▸ **Assignment**: Which lines of the material below contain the word "verticale"? Copy each of them in full.

▸ **Supplied entries**:
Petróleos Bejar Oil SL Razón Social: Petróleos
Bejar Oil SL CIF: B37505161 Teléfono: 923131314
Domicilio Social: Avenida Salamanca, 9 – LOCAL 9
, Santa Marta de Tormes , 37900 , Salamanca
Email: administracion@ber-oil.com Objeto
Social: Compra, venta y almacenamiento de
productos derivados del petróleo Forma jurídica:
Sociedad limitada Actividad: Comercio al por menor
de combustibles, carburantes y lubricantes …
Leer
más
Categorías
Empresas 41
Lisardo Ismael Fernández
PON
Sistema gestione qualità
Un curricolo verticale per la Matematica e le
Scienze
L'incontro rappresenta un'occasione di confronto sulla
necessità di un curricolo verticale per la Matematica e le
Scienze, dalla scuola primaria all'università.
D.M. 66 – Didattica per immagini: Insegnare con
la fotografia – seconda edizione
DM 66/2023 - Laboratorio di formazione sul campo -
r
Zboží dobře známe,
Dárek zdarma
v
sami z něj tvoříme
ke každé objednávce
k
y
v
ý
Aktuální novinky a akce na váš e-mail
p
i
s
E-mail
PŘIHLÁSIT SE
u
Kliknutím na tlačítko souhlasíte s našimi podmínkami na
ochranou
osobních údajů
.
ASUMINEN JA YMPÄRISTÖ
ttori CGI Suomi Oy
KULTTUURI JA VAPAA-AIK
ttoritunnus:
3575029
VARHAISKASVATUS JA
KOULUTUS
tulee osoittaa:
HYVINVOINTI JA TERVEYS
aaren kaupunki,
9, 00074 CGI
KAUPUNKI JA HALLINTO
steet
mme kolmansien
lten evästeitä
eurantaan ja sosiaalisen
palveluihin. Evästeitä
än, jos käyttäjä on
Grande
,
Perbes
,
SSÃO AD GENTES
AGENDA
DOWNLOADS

▸ **Response area**:
Un curricolo verticale per la Matematica e le
necessità di un curricolo verticale per la Matematica e le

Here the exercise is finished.